Stop at the line containing "sur les stats": every line of the listing from the first up to that one must be set down exactly.

RECORDS TO USE
•••••
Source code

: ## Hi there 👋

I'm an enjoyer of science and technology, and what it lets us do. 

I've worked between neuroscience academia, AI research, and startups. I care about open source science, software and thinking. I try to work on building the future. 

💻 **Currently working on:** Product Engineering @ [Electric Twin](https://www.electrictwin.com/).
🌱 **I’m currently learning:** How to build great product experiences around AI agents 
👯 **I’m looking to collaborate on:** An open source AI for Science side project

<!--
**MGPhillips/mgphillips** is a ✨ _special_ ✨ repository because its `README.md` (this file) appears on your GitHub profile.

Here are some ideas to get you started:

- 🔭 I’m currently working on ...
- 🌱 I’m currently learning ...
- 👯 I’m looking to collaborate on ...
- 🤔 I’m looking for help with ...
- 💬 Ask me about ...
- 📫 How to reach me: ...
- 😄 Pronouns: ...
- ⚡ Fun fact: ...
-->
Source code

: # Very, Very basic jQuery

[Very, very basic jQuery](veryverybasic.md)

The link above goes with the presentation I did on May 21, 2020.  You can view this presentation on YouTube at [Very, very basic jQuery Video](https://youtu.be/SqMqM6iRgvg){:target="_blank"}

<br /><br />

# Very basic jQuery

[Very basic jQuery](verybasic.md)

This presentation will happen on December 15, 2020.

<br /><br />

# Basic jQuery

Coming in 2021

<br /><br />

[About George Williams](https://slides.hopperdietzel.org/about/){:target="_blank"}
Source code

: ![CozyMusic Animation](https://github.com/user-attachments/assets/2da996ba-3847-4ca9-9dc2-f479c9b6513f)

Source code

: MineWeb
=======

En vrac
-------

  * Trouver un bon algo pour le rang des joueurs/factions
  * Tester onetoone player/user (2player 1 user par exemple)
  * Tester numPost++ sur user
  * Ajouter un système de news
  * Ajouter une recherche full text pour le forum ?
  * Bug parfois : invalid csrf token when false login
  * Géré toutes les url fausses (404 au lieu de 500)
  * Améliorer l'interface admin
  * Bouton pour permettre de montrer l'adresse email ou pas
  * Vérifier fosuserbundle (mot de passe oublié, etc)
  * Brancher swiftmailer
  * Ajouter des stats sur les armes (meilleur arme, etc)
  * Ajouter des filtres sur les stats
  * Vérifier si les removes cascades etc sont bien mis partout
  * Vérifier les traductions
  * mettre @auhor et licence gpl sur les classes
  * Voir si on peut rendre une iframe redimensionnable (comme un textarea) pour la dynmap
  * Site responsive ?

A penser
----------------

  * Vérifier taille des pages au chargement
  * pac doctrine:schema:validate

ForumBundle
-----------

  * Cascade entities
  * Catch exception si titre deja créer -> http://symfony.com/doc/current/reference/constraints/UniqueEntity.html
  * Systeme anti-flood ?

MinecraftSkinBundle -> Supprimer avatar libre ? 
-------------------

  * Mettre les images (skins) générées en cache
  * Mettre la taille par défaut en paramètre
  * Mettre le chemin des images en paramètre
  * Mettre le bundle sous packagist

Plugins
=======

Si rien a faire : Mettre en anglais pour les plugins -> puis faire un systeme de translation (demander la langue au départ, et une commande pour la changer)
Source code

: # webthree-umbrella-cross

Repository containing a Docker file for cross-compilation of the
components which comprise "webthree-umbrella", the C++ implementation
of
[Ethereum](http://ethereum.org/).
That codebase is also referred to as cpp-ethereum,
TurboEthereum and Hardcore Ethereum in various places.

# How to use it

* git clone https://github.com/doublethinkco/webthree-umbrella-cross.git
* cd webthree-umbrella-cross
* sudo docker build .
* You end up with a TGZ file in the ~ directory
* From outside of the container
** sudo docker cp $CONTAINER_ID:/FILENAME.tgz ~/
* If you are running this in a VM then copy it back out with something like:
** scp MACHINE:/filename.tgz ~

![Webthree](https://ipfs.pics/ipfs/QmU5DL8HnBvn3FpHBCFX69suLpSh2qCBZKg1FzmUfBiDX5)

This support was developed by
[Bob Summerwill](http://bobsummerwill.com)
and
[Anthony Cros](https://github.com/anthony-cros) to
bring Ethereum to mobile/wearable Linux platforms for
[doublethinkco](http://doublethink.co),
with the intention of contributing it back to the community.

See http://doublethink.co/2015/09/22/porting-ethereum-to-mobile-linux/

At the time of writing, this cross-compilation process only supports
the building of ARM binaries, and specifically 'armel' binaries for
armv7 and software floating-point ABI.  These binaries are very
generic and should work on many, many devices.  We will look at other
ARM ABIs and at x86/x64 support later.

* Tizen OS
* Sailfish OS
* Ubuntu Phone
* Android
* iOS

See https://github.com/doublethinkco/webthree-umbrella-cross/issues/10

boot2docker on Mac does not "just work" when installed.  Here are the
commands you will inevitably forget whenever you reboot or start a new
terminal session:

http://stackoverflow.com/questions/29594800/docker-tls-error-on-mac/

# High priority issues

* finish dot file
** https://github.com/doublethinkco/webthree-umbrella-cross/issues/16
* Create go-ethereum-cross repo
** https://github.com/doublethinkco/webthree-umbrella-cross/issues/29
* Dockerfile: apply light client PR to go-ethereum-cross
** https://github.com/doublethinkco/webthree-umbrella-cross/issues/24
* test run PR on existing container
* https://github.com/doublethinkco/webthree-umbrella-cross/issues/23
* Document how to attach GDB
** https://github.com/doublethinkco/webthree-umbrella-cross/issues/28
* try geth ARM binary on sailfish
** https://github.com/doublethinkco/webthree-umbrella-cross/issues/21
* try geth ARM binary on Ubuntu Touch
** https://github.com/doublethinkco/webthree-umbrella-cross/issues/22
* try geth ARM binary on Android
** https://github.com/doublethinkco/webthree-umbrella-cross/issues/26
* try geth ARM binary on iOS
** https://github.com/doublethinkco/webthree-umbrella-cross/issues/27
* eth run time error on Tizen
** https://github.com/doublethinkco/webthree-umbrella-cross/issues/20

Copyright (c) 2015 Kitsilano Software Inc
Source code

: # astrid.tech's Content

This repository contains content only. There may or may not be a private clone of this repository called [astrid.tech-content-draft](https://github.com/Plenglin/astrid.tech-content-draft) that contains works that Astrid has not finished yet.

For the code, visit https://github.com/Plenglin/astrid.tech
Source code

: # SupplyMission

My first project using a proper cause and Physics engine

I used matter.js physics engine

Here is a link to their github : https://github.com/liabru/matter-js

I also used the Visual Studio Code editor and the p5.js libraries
•••••
WORKED SOLUTION
Source code

: ## Hi there 👋

I'm an enjoyer of science and technology, and what it lets us do. 

I've worked between neuroscience academia, AI research, and startups. I care about open source science, software and thinking. I try to work on building the future. 

💻 **Currently working on:** Product Engineering @ [Electric Twin](https://www.electrictwin.com/).
🌱 **I’m currently learning:** How to build great product experiences around AI agents 
👯 **I’m looking to collaborate on:** An open source AI for Science side project

<!--
**MGPhillips/mgphillips** is a ✨ _special_ ✨ repository because its `README.md` (this file) appears on your GitHub profile.

Here are some ideas to get you started:

- 🔭 I’m currently working on ...
- 🌱 I’m currently learning ...
- 👯 I’m looking to collaborate on ...
- 🤔 I’m looking for help with ...
- 💬 Ask me about ...
- 📫 How to reach me: ...
- 😄 Pronouns: ...
- ⚡ Fun fact: ...
-->
Source code

: # Very, Very basic jQuery

[Very, very basic jQuery](veryverybasic.md)

The link above goes with the presentation I did on May 21, 2020.  You can view this presentation on YouTube at [Very, very basic jQuery Video](https://youtu.be/SqMqM6iRgvg){:target="_blank"}

<br /><br />

# Very basic jQuery

[Very basic jQuery](verybasic.md)

This presentation will happen on December 15, 2020.

<br /><br />

# Basic jQuery

Coming in 2021

<br /><br />

[About George Williams](https://slides.hopperdietzel.org/about/){:target="_blank"}
Source code

: ![CozyMusic Animation](https://github.com/user-attachments/assets/2da996ba-3847-4ca9-9dc2-f479c9b6513f)

Source code

: MineWeb
=======

En vrac
-------

  * Trouver un bon algo pour le rang des joueurs/factions
  * Tester onetoone player/user (2player 1 user par exemple)
  * Tester numPost++ sur user
  * Ajouter un système de news
  * Ajouter une recherche full text pour le forum ?
  * Bug parfois : invalid csrf token when false login
  * Géré toutes les url fausses (404 au lieu de 500)
  * Améliorer l'interface admin
  * Bouton pour permettre de montrer l'adresse email ou pas
  * Vérifier fosuserbundle (mot de passe oublié, etc)
  * Brancher swiftmailer
  * Ajouter des stats sur les armes (meilleur arme, etc)
  * Ajouter des filtres sur les stats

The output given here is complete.